Substrate, not scaffolding.
Vinculum is substrate memory for AI — the typed graph parallel LLM sessions share, so they coordinate without you in the middle.
The graph is the memory. Sessions are ephemeral.
Vinculum is a typed graph database with an MCP-compatible tool surface. Claude sessions write structured entries — decisions, specs, checkpoints, questions, implementations — into a shared working memory. Other sessions read those entries. The real-time dashboard shows you what's happening across all active sessions.
The design philosophy is substrate over scaffolding. A scaffolding tool wraps Claude in predefined task templates and tells it what to do next. Vinculum doesn't do that. It provides a substrate — a persistent, shared, structured medium — that you and your Claude sessions use however your work demands. The intelligence stays with the model. The substrate stays out of the way.
The sessions are ephemeral. The graph is not. That's the architectural claim.
The human was the message bus. That needed to stop.
When you run more than one Claude session at a time, the human becomes the coordination layer. You copy output from one session into another. You maintain a mental model of who decided what. You relay context. This breaks at around two sessions, and it's coordination work that shouldn't require a human at all.
Vinculum routes that communication through a shared graph instead. Sessions read what other sessions wrote. Decisions land somewhere the next session can find them. The human gets to direct, not relay.
“Past three sessions, you stop being a strategic director and start being a clipboard.”
Why now.
The problem gets concrete.
Running six Claude sessions in parallel for Boise Gun Club — 181K business listings, 67 Docker containers, built solo for under $5K total infrastructure cost. The coordination overhead between sessions was real: copy-paste decisions, re-explain context, watch sessions drift. Something was missing.
Agent delegation becomes a primitive.
Multi-agent coordination becomes a first-class API primitive. AI sessions can delegate work to other AI sessions. The orchestration substrate exists. The memory substrate doesn't.
The spawn primitive is real.
Process and lifecycle management for long-running agents. Spinning up a worker on a remote host is a documented, supported operation. The spawn primitive is real. The memory those spawns share is still ephemeral.

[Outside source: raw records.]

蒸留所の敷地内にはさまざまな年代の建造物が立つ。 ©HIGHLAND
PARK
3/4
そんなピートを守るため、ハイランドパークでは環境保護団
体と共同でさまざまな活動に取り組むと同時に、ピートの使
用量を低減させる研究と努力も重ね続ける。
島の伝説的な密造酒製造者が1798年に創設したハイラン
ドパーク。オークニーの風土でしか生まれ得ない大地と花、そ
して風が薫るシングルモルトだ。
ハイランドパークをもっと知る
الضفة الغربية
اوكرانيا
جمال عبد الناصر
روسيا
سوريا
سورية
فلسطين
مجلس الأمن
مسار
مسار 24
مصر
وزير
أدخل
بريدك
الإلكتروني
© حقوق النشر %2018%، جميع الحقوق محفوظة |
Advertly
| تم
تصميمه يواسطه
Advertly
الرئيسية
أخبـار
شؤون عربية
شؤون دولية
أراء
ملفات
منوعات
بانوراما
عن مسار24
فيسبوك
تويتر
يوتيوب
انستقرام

The memory layer is the gap.
Every competitor answered "how do I run AI sessions in a better wrapper?" Nobody answered "how do those sessions remember anything across the team's work?"
Steve Duskett. Solo. Boise, Idaho.
I've been a full-stack developer for 15+ years. I built Vinculum because I needed it: I was running 6–8 parallel Claude sessions for my own software projects and spending too much time as the coordination layer between them.

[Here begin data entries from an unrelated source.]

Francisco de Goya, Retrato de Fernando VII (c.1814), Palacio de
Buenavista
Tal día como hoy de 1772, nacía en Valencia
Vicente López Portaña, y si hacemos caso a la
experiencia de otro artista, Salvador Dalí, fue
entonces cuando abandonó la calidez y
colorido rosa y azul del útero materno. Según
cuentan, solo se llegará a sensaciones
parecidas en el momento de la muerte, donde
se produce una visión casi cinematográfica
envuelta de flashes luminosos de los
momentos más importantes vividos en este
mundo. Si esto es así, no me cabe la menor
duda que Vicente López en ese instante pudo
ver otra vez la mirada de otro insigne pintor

The entire stack runs on a single OVH bare-metal machine in France: Postgres 17, Next.js 15, a custom MCP server, and a real-time dashboard. No Kubernetes. No microservices. No serverless cold starts. Fast, predictable, easy to reason about. Built solo. Runs lean.
You can see the kind of work I do at duskett.com and Innervate.Agency. Boise Gun Club is the track record — 181K listings, 67 containers, $5K total infrastructure cost, built solo.

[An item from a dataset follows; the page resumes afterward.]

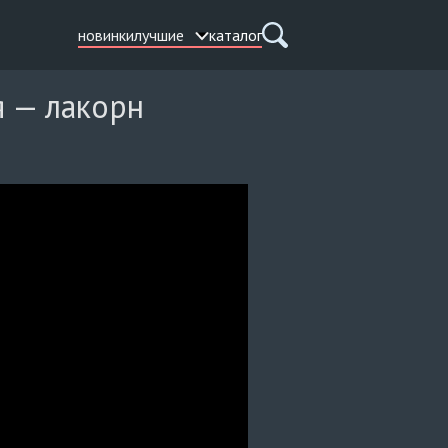
новинки
лучшие
каталог
я — лакорн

Whalefall Media LLC is the legal entity. Idaho.
AGPL v3. No moat.
The Vinculum codebase is open source under the AGPL v3 License at github.com/whalefall-media/vinculum. Self-host it on your own hardware. The hosted service at vinculum.run runs the same code with managed auth, multi-tenant Postgres, and background intelligence on our infrastructure. The hosted tier exists for people who don't want to run a box — not as a moat around features.
If you find a bug or want to contribute, GitHub Issues and PRs are open.
Still early. Working fast.
Team tier is shipping next. After that: smarter background intelligence (clustering, semantic search, delta-aware compaction), webhook integrations, and a public API for building on top of the substrate.